The courts have to evaluate what they think the law's drafters meant: Yeah, it says this, but it's obvious the legislators didn't mean for it to be read that way. It'd be nice if there were footnotes that expounded on what the authors were trying to accomplish to help courts interpret the laws.
At least in the US, it's not the drafters' intent that matters, but the intent of the legislators who voted on it. (Legislators actually have lawmaking power. Drafters are usually unelected staff or even lobbyists.)
When a statute is ambiguous, courts do sometimes look at the congressional record (eg floor debates) to determine intent.

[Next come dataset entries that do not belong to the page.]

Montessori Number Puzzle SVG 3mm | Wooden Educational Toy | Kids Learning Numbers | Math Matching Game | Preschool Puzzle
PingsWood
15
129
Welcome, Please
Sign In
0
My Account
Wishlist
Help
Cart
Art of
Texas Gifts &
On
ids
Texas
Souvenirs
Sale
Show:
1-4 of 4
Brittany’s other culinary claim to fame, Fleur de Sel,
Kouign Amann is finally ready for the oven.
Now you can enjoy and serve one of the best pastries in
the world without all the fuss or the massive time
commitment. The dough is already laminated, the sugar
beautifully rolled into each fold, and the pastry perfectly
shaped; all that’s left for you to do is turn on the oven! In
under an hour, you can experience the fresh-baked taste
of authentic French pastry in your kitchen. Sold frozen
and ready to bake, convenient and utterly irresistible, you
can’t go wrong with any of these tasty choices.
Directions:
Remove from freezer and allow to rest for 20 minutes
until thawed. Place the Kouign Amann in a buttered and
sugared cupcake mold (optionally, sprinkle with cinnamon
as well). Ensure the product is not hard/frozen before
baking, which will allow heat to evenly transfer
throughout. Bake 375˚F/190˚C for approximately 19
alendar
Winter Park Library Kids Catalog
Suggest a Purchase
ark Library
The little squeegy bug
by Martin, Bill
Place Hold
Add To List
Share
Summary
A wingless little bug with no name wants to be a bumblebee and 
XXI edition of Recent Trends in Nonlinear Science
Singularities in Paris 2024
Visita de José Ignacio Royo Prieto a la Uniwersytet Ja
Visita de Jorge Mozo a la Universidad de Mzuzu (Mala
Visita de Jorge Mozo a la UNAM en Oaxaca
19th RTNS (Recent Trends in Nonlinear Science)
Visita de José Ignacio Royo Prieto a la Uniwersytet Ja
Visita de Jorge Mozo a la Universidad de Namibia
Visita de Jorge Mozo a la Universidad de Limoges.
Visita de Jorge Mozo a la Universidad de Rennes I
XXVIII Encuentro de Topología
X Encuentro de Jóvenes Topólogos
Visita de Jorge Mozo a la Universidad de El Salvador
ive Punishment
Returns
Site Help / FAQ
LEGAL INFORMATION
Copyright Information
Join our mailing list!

I don't want me or my male family members to be labelled sex-offenders whilst you "test" the "court system" to see if the laws work as intended. All because some overzealous prosecutor wanted to be "tough" on "toxic masculinity".
Oh, I mean, Black man here -- I 100% agree with you that there are serious and deep problems with how things are done now; I just have very little faith that any hypothetical nerd testing like we're talking about here will do much better.
Yeah, there’s no way that a modern computer could outdo the logical accuracy and processing power of our 300 year old legal system. Court rooms and arguing and paperwork, much more efficient than silicon.
Trying to measure it for "logical accuracy" and using ideas like "processing power" so very deeply demonstrates how little you understand what actually is happening.
You have a bunch of judges, none of which are immune to racism and corruption, giving out their version of the law from big oak benches while a suspect is held against their will in jail for however long. I think a computer can do better.